[Given records Boundary: Start]

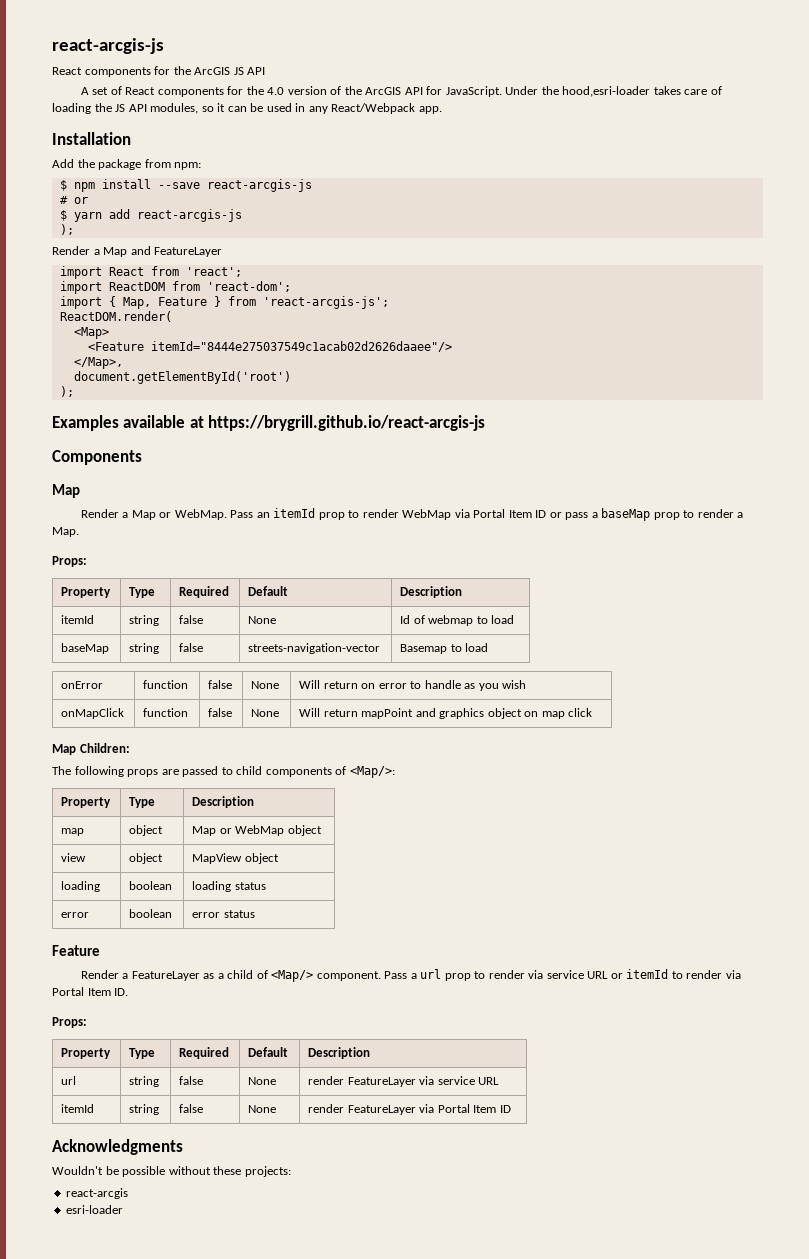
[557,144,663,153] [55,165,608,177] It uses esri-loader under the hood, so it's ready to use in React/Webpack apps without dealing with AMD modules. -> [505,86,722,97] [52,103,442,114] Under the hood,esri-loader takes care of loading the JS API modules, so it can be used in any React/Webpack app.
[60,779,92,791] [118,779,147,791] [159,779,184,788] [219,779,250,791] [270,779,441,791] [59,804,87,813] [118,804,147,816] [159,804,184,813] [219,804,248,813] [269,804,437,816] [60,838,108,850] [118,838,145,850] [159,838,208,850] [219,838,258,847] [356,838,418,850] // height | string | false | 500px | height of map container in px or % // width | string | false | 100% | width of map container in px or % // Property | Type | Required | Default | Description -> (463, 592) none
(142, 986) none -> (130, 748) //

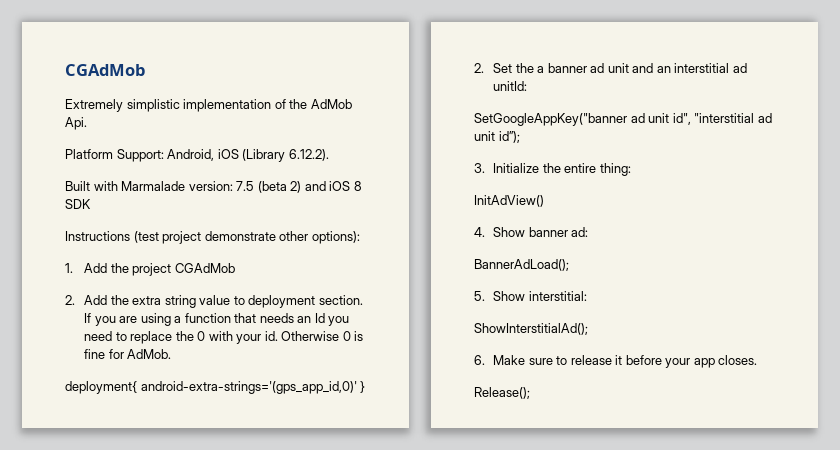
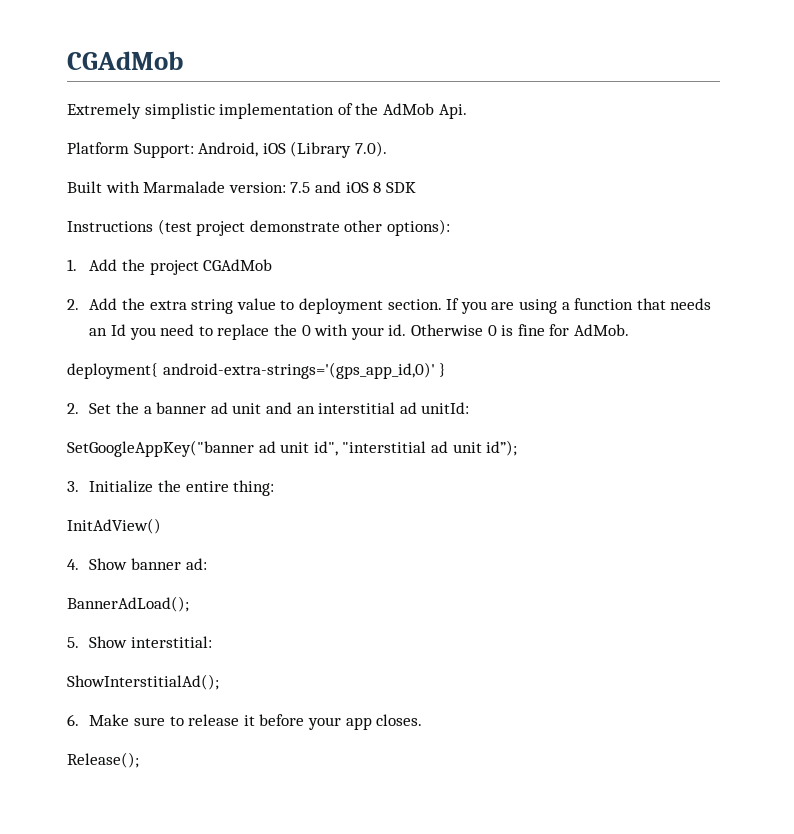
[288,149,329,161] 6.12.2). -> [354,141,387,157] 7.0).
[257,181,302,193] (beta 2) -> (311, 187) none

[Given records Boundary: End]

#### [Problem statement]
Copy the entries above exactly, but only from the line holding "[60,779,92,791] [118,779,147,791] [159,779,184,788]" through the line holding "(142, 986) none -> (130, 748) //", both included.

#### [Response to this task]
[60,779,92,791] [118,779,147,791] [159,779,184,788] [219,779,250,791] [270,779,441,791] [59,804,87,813] [118,804,147,816] [159,804,184,813] [219,804,248,813] [269,804,437,816] [60,838,108,850] [118,838,145,850] [159,838,208,850] [219,838,258,847] [356,838,418,850] // height | string | false | 500px | height of map container in px or % // width | string | false | 100% | width of map container in px or % // Property | Type | Required | Default | Description -> (463, 592) none
(142, 986) none -> (130, 748) //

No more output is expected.